The sequencing framework was designed to make testing sequencers much easier. In particular, the StreamSequencer interface does not make use of the JCR API. So instead of requiring a fully-configured JCR repository and JBoss DNA system, unit tests for a sequencer can focus on testing that the content is processed correctly and the desired output graph is generated.

The following code fragment shows one way of testing a sequencer, using JUnit 4.4 assertions and some of the classes made available by JBoss DNA. Of course, this example code does not do any error handling and does not make all the assertions a real test would.

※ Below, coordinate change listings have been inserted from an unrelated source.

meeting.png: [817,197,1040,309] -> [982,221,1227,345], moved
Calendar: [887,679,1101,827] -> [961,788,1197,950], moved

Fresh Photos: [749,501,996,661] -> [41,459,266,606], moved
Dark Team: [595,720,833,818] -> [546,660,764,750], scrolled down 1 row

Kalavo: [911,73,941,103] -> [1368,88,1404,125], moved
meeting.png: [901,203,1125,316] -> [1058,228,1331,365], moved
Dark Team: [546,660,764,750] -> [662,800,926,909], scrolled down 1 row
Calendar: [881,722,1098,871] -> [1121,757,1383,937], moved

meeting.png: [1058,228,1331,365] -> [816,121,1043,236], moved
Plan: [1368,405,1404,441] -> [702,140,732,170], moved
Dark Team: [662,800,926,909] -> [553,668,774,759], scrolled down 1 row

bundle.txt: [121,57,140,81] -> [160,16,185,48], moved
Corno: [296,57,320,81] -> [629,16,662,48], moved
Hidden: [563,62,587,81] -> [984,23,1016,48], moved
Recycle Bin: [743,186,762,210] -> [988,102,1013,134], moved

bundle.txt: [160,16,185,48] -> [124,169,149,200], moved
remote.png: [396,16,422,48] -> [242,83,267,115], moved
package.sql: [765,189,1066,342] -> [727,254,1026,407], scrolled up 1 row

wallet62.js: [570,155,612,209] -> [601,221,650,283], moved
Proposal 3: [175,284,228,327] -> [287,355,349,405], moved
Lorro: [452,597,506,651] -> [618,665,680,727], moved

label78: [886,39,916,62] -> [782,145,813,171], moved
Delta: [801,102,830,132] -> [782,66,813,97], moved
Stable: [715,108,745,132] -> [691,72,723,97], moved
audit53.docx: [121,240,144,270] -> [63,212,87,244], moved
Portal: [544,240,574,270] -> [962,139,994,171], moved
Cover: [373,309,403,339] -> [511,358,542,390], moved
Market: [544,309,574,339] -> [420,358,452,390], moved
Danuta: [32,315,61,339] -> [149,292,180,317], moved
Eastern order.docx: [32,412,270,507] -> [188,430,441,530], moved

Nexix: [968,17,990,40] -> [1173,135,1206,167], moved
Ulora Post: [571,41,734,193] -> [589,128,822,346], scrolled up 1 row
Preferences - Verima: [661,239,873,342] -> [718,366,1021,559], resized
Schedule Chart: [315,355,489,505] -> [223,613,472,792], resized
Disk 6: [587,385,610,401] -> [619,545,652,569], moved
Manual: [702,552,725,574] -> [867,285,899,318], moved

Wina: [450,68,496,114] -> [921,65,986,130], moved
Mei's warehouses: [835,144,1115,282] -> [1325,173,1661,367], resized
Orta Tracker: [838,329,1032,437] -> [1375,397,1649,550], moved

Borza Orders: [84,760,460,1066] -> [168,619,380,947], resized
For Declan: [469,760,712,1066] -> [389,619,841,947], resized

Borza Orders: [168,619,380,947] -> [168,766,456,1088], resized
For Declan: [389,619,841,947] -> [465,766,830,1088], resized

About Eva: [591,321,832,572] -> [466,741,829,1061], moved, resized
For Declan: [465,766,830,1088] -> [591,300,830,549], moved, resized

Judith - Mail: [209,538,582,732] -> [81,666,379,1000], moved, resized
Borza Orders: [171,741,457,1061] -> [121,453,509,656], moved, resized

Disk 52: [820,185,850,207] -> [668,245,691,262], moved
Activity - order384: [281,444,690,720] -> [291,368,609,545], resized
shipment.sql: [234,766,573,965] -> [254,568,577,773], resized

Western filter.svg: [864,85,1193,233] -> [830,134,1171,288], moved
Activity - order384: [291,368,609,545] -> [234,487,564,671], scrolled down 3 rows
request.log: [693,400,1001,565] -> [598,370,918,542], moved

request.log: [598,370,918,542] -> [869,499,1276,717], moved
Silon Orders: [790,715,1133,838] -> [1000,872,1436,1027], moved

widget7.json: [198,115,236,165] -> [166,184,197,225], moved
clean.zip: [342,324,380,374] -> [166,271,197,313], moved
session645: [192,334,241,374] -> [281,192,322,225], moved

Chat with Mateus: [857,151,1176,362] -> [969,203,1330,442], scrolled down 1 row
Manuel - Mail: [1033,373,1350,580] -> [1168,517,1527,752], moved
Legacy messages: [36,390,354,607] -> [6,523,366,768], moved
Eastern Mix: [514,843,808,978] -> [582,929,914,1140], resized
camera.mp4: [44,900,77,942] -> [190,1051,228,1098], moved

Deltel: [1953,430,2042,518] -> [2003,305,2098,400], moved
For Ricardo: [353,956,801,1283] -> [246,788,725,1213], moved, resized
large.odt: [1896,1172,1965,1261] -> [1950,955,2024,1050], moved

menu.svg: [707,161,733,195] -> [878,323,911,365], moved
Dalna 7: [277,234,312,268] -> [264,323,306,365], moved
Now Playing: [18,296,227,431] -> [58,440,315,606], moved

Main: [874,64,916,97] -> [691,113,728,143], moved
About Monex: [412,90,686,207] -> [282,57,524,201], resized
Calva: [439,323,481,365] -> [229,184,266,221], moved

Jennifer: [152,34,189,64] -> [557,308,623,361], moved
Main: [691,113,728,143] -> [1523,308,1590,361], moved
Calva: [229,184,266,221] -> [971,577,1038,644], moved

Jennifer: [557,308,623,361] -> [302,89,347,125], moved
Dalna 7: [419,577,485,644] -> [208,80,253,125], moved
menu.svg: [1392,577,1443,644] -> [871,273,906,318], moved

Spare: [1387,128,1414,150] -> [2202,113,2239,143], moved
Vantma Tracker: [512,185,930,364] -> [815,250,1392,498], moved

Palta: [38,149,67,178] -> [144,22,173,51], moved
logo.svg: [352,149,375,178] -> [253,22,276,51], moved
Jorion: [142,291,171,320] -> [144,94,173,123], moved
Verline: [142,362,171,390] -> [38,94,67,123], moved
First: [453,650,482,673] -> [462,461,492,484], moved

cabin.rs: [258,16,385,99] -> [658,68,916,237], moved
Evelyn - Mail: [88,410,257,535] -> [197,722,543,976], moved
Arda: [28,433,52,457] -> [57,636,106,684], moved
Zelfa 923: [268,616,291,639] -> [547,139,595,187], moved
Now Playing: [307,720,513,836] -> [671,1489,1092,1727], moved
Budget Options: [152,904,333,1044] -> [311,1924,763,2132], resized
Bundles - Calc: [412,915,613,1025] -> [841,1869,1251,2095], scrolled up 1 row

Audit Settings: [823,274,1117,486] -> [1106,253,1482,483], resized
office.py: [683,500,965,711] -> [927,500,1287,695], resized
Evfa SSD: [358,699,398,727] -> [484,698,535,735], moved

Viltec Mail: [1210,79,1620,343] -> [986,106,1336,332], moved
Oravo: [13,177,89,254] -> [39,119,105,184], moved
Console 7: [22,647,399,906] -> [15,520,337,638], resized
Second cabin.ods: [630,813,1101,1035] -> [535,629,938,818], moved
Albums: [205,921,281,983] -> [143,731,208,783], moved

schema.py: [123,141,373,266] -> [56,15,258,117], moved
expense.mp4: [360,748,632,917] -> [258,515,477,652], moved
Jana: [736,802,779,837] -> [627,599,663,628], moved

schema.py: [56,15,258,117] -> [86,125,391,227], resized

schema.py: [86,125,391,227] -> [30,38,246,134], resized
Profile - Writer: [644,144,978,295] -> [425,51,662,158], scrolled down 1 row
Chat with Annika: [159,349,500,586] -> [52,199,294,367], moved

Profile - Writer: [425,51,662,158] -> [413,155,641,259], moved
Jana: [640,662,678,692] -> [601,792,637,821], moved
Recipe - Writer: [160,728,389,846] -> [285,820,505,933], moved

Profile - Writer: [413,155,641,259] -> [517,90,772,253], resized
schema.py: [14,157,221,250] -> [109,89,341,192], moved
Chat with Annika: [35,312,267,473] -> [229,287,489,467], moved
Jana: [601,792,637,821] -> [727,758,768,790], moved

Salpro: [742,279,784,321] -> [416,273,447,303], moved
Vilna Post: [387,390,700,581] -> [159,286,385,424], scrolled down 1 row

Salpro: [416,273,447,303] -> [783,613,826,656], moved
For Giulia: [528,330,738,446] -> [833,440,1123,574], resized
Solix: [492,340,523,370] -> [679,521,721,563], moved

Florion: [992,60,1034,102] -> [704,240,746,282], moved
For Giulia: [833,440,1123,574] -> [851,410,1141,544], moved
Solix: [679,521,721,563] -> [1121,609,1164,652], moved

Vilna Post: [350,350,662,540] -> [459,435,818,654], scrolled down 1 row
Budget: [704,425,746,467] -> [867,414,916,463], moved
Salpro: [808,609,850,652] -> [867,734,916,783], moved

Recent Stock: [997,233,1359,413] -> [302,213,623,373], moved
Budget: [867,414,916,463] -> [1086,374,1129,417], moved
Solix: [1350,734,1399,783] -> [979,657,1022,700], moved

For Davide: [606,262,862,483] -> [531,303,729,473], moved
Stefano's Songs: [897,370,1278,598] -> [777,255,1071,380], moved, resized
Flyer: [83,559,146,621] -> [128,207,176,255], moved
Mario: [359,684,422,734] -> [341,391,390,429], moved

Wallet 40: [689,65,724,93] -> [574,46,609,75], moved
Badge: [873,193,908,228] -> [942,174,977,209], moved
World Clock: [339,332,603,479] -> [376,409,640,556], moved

Sequencer sequencer = new ImageMetadataSequencer();

MockSequencerOutput output = new MockSequencerOutput();

MockSequencerContext context = new MockSequencerContext();

InputStream stream = null;

try {

    stream = this.getClass().getClassLoader().getResource("caution.gif").openStream();

    sequencer.sequence(stream,output,context);   // writes to 'output'

    assertThat(output.getPropertyValues("image:metadata", "jcr:primaryType"), 

               is(new Object[] {"image:metadata"}));

    assertThat(output.getPropertyValues("image:metadata", "jcr:mimeType"), 

               is(new Object[] {"image/gif"}));

    // ... make more assertions here

    assertThat(output.hasReferences(), is(false));

} finally {

    stream.close();

}

 

It's also useful to test that a sequencer produces no output for something it should not understand:

Sequencer sequencer = new ImageMetadataSequencer();

MockSequencerOutput output = new MockSequencerOutput();

MockSequencerContext context = new MockSequencerContext();

InputStream stream = null;

try {

    stream = this.getClass().getClassLoader().getResource("caution.pict").openStream();

    sequencer.sequence(stream,output,context);   // writes to 'output'

    assertThat(output.hasProperties(), is(false));

    assertThat(output.hasReferences(), is(false));

} finally {

    stream.close();

}

 

These are just two simple tests that show ways of testing a sequencer. Some tests may get quite involved, especially if a lot of output data is produced.

It may also be useful to create some integration tests that configure JBoss DNA to use a custom sequencer, and to then upload content using the JCR API, verifying that the custom sequencer did run. However, remember that JBoss DNA runs sequencers asynchronously in the background, and you must sychronize your tests to ensure that the sequencers have a chance to run before checking the results. (One way of doing this (although, granted, not always reliable) is to wait for a second after uploading your content, shutdown the SequencingService and await its termination, and then check that the sequencer output has been saved to the JCR repository. For an example of this technique, see the SequencingClientTest unit test in the example application.)

The first step of deploying a sequencer consists of adding/changing the sequencer configuration (e.g., SequencerConfig) in the SequencingService. This was covered in the previous chapter.

The second step is to make the sequencer implementation available to JBoss DNA. At this time, the JAR containing your new sequencer, as well as any JARs that your sequencer depends on, should be placed on your application classpath.